Transcribed page contents
* * * * * * * * *

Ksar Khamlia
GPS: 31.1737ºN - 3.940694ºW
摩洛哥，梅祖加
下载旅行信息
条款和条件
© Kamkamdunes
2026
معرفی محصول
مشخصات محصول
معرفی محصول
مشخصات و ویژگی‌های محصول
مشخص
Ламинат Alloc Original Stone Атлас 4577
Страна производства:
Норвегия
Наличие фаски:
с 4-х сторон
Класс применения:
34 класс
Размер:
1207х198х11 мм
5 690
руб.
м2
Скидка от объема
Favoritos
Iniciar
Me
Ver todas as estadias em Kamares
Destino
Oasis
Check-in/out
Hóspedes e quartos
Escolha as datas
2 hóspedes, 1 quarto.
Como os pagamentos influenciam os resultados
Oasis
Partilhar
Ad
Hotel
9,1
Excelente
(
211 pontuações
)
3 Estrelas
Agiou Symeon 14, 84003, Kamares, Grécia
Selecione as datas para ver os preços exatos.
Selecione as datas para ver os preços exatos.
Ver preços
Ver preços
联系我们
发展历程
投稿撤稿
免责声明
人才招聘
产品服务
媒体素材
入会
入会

* * * * * * * * *

- **WORK REQUEST**
Once more, write out the entries exactly as they were written.

- **TASK RESPONSE**
Ksar Khamlia
GPS: 31.1737ºN - 3.940694ºW
摩洛哥，梅祖加
下载旅行信息
条款和条件
© Kamkamdunes
2026
معرفی محصول
مشخصات محصول
معرفی محصول
مشخصات و ویژگی‌های محصول
مشخص
Ламинат Alloc Original Stone Атлас 4577
Страна производства:
Норвегия
Наличие фаски:
с 4-х сторон
Класс применения:
34 класс
Размер:
1207х198х11 мм
5 690
руб.
м2
Скидка от объема
Favoritos
Iniciar
Me
Ver todas as estadias em Kamares
Destino
Oasis
Check-in/out
Hóspedes e quartos
Escolha as datas
2 hóspedes, 1 quarto.
Como os pagamentos influenciam os resultados
Oasis
Partilhar
Ad
Hotel
9,1
Excelente
(
211 pontuações
)
3 Estrelas
Agiou Symeon 14, 84003, Kamares, Grécia
Selecione as datas para ver os preços exatos.
Selecione as datas para ver os preços exatos.
Ver preços
Ver preços
联系我们
发展历程
投稿撤稿
免责声明
人才招聘
产品服务
媒体素材
入会
入会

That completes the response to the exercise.